I have an application that takes the “modern” approach to screen-scraping. Gone are the days of reading serial ports, and parsing VT100 control codes. The modern screen-scrape is far more unpleasant.
This application is a package holiday booking system, which includes its own web interface. “Scraping” should just be a case of traversing the HTML DOM to the information I need, sipping my coffee, and retrieving it. But it’s not.
This is not HTML4 compliant markup. It’s almost difficult to imagine how you could purposefully produce this kind of markup- it’s not just missing a DOCTYPE, or not closing a tag or two. It has new tags; tags no one has heard of before. It has nested comments. It has invalid entities.
Try #1 involved regular expressions. The Python 2.2 re module would choke on too much recursion. Try #2 piped the HTML through Tidy on “nazi” mode, and minidom with lots of:
Mmm. Fragile. Try #3 uses XPath with 4DOM. This is the currently live version. It’s hard to express what a productivity boost using a domain specific language like XPath is over coding long chains like the above. Yay XPath.
Anyway, the customer has mentioned that it’s quite unresponsive lately. In the ultimate case of ignoring “profile-first” I had assumed that it was either network latency (the application we scrape is remote), slowness on the origin side (it’s not a fast application at the best of times), or lots of CPU being used by Tidy. A check of our server load graphs showed hugely disproportionate amounts of CPU being used.
Tidy then. Well, just to check my findings, I ran the Python profiler. Tidy was taking about 250ms. It was taking >5 seconds to parse Tidy’s output. OMFG in what world is it acceptable to parse a 40k file, on a 1Ghz machine, in 5 seconds?
Acceptible is probably the wrong word; I didn’t pay for 4DOM, so I can hardly complain, but Uche Ogbuji rips into pyRXP in this article for not being valid as regards Unicode. By the way, I happen to completely agree that saying “XML, except for Unicode” is like saying “XML, except for angle brackets”. Now, as I understand it, pyRXPU is basically as fast as the 8-bit version, but it’s broken in CVS (for me, at least - Windows binaries work fine, Unix source from 2005/01/01 fails a few tests), so I did some tests using the 8-bit version.

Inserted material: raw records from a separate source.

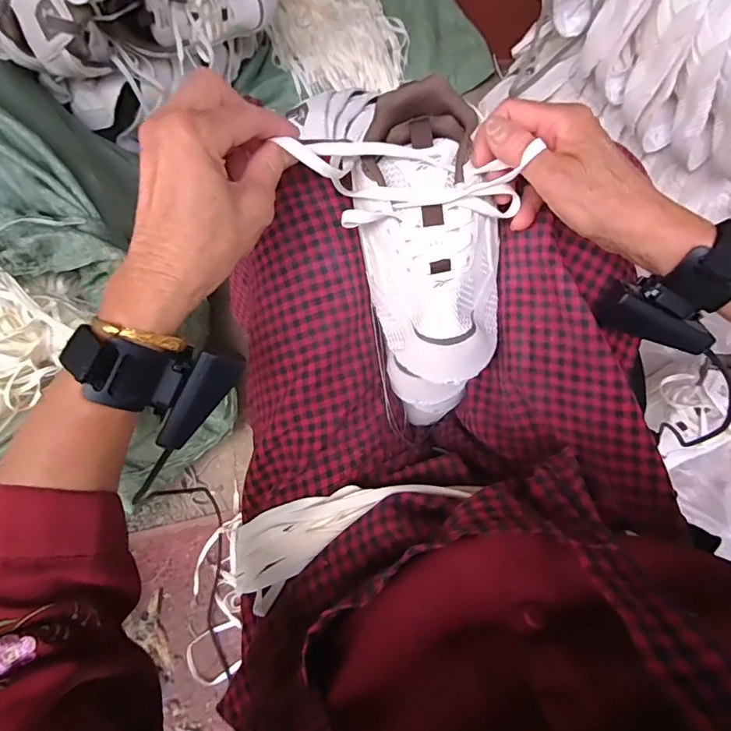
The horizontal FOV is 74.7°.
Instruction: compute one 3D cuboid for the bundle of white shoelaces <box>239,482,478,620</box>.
[{"bbox_3d":[-0.023,0.120,0.357,0.207,0.021,0.061,-30,70,16],"label":"bundle of white shoelaces"}]

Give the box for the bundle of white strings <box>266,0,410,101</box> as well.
[{"bbox_3d":[-0.081,-0.750,0.905,0.238,0.110,0.508,-13,70,-2],"label":"bundle of white strings"}]

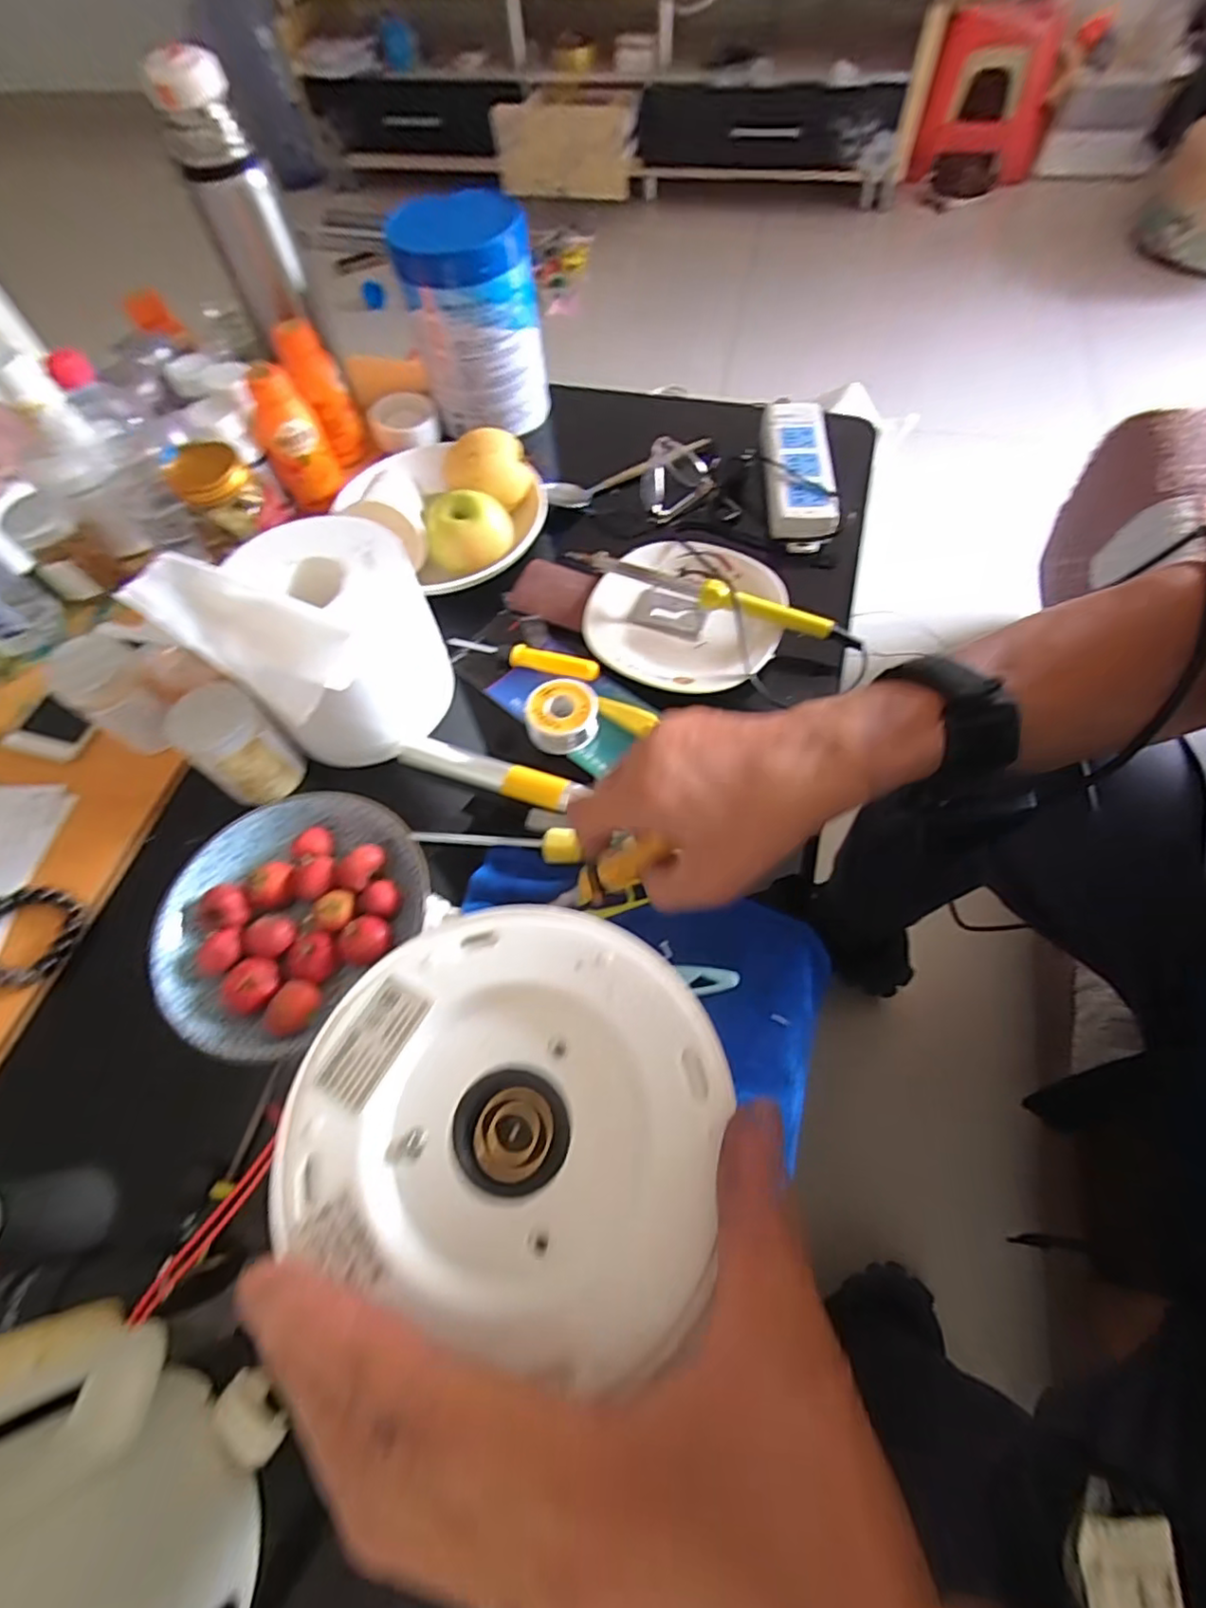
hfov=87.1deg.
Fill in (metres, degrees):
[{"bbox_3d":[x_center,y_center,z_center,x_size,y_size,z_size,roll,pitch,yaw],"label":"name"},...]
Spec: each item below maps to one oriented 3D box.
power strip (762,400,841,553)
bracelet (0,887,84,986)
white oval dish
[{"bbox_3d":[0.196,-0.336,0.644,0.066,0.038,0.179,1,62,4],"label":"power strip"},{"bbox_3d":[-0.420,0.094,0.459,0.078,0.012,0.068,8,63,8],"label":"bracelet"},{"bbox_3d":[0.071,-0.165,0.564,0.164,0.033,0.163,16,64,12],"label":"white oval dish"}]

I had to write a simple tree-walker to emulate the XPath expressions we use. I understand that this makes this comparison “apples and oranges” in some people’s eyes, but XPath was only using a few hundred milliseconds, parsing is the major CPU hog.
The tests used are available here, and require PyXML and pyRXP. The results? In wall-clock seconds, averaged over 10 runs, fastest to slowest:
- 0.06 = pyRXP and a custom tree-walker.
- 0.54 = minidom and XPath.
- ~3.0 = opening the file in Vim and typing ‘/name=”reselectApi”’.
- 5.3 = 4DOM and XPath.
For my purposes, pyRXP is ~90 times faster. 90. Ninety.
I understand that 4DOM is a completely compliant DOM implementation, and that this is a very, very hard target to meet, and quite important, but it ought to come with a huge warning label about the speed hit you take by using it.
I would never have expected something as innocent as an XML parser to be such a bottleneck.